● Problem to solve:
Give the number of lines in the data below where the string "Left" occurs, and nothing else.

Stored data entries
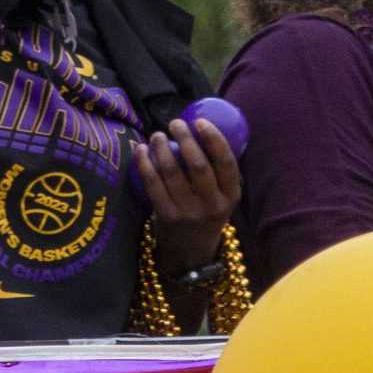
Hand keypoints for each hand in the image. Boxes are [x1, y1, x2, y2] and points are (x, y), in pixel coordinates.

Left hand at [136, 116, 243, 273]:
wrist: (190, 251)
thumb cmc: (206, 211)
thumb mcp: (222, 197)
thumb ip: (217, 170)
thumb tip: (202, 127)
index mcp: (231, 196)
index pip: (227, 163)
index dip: (214, 139)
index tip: (200, 121)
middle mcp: (212, 205)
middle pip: (198, 165)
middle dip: (185, 138)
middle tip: (175, 123)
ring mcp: (188, 212)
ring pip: (172, 172)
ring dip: (162, 147)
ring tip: (157, 135)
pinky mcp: (166, 217)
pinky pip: (152, 184)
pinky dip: (145, 163)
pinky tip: (141, 150)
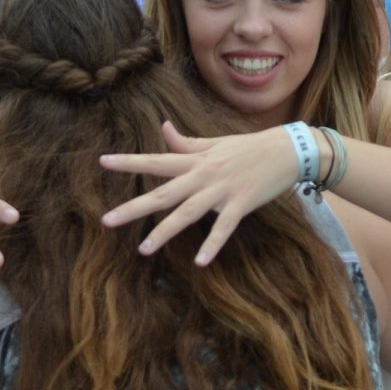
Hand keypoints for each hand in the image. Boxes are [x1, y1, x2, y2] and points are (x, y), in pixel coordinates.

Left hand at [100, 123, 298, 264]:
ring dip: (165, 231)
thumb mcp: (216, 142)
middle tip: (106, 221)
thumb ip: (187, 142)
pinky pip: (224, 228)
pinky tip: (201, 262)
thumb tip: (163, 127)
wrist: (287, 150)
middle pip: (163, 193)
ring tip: (144, 249)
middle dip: (134, 208)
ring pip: (187, 213)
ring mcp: (221, 191)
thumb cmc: (250, 147)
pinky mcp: (241, 204)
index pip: (156, 160)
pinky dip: (213, 244)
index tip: (103, 162)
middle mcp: (203, 176)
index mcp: (196, 161)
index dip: (129, 162)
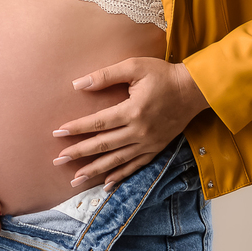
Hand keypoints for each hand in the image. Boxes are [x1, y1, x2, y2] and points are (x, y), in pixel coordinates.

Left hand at [53, 57, 209, 190]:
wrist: (193, 89)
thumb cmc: (162, 74)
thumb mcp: (134, 67)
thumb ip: (106, 75)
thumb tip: (78, 84)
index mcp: (133, 111)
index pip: (98, 123)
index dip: (77, 128)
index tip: (58, 132)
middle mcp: (140, 132)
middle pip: (103, 145)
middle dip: (79, 153)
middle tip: (58, 160)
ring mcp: (149, 143)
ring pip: (117, 161)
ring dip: (94, 171)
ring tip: (75, 180)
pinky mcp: (156, 149)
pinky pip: (135, 166)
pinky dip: (120, 176)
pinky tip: (105, 184)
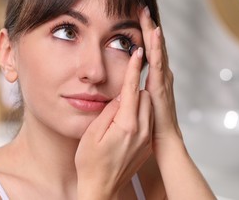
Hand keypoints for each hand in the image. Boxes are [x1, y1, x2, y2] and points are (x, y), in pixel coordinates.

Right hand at [75, 46, 152, 198]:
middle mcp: (141, 130)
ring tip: (128, 92)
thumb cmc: (90, 163)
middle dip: (137, 82)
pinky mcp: (145, 144)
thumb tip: (120, 96)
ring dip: (139, 96)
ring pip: (148, 107)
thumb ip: (109, 112)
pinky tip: (129, 112)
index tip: (137, 52)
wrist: (101, 188)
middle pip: (145, 96)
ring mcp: (145, 138)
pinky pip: (148, 119)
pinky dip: (141, 110)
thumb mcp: (92, 134)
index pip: (132, 89)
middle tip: (131, 70)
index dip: (134, 69)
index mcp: (126, 126)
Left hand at [139, 7, 181, 146]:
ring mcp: (162, 80)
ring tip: (147, 13)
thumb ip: (127, 89)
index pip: (147, 50)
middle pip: (153, 45)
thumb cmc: (147, 123)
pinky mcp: (160, 88)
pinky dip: (156, 49)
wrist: (161, 142)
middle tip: (141, 5)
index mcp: (153, 76)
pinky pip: (157, 65)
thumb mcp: (134, 101)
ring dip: (152, 31)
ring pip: (157, 50)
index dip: (141, 33)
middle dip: (147, 26)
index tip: (133, 15)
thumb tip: (116, 81)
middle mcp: (160, 74)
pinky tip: (153, 35)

● Task answer:
4